(DATASET CONTENT):
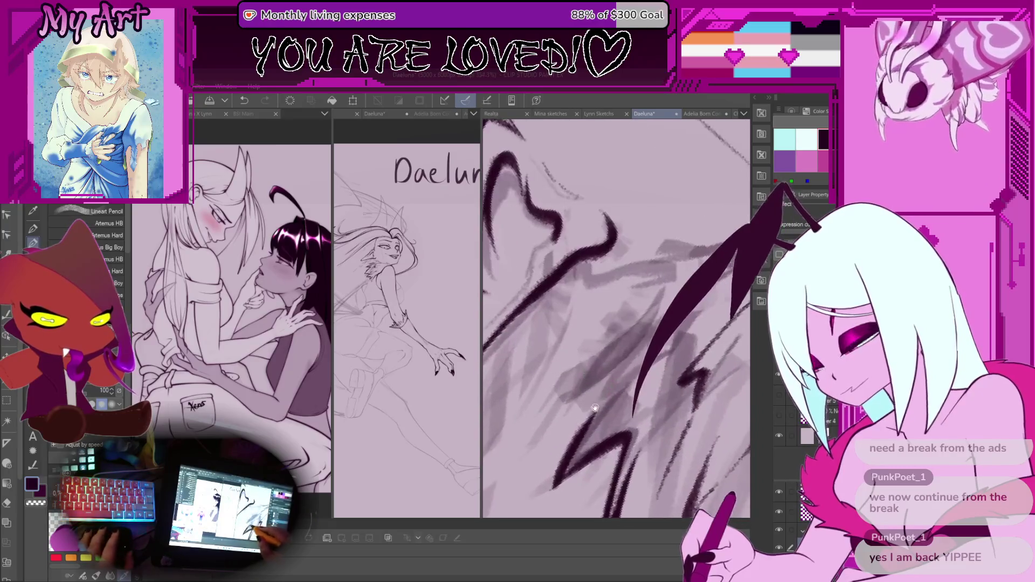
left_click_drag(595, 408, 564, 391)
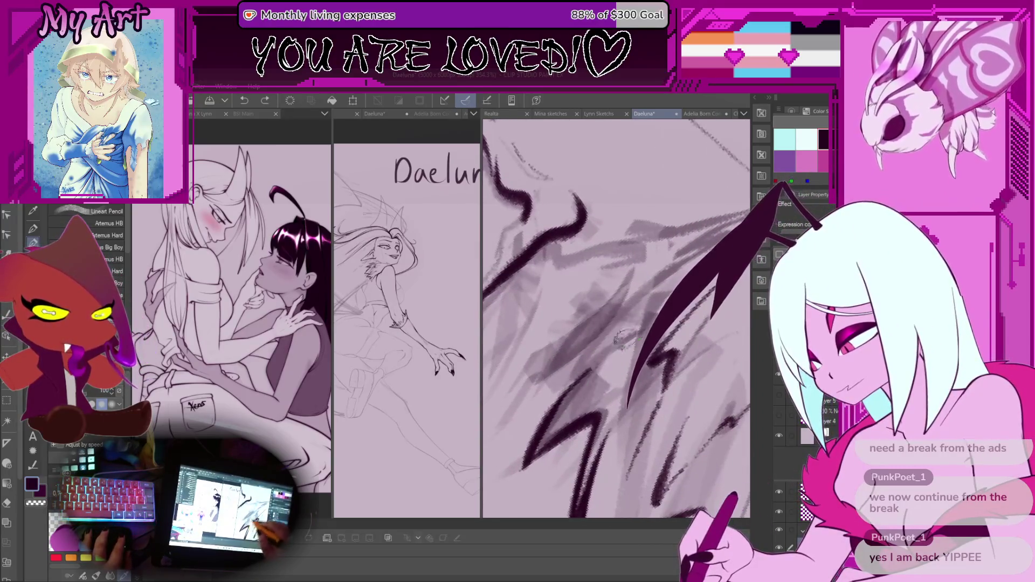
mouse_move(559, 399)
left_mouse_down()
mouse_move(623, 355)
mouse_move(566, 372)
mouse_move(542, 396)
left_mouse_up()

--

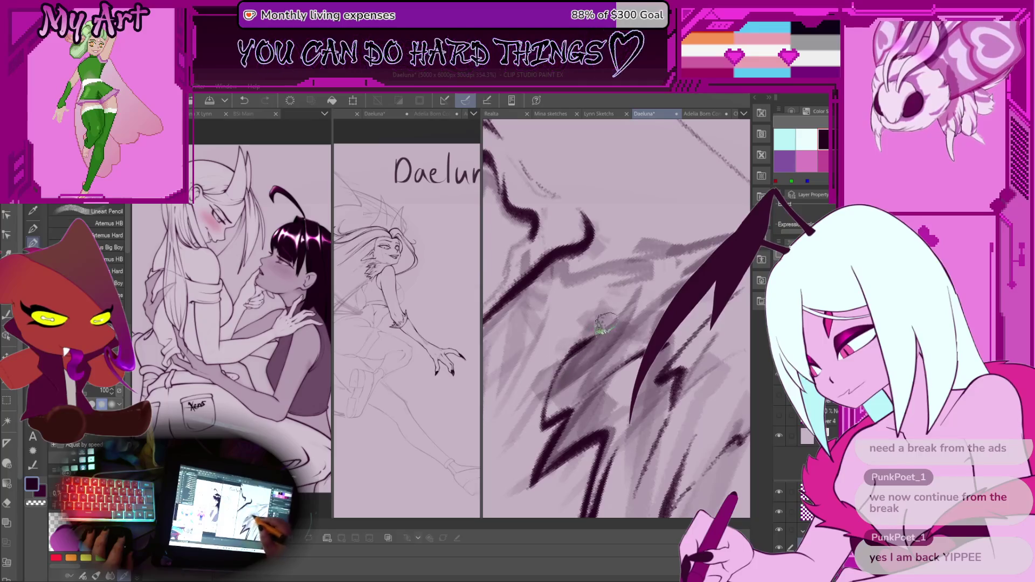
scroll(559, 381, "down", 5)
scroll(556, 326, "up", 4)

(EXERCISE GOAL): Print the part of the listing above that opens with the line containing "left_click_drag(595, 408, 564, 391)" and closes with the line containing "left_mouse_up()". Copy it exactly, both ends included, and omit the pictures.

(PROBLEM SOLUTION):
left_click_drag(595, 408, 564, 391)
mouse_move(559, 399)
left_mouse_down()
mouse_move(623, 355)
mouse_move(566, 372)
mouse_move(542, 396)
left_mouse_up()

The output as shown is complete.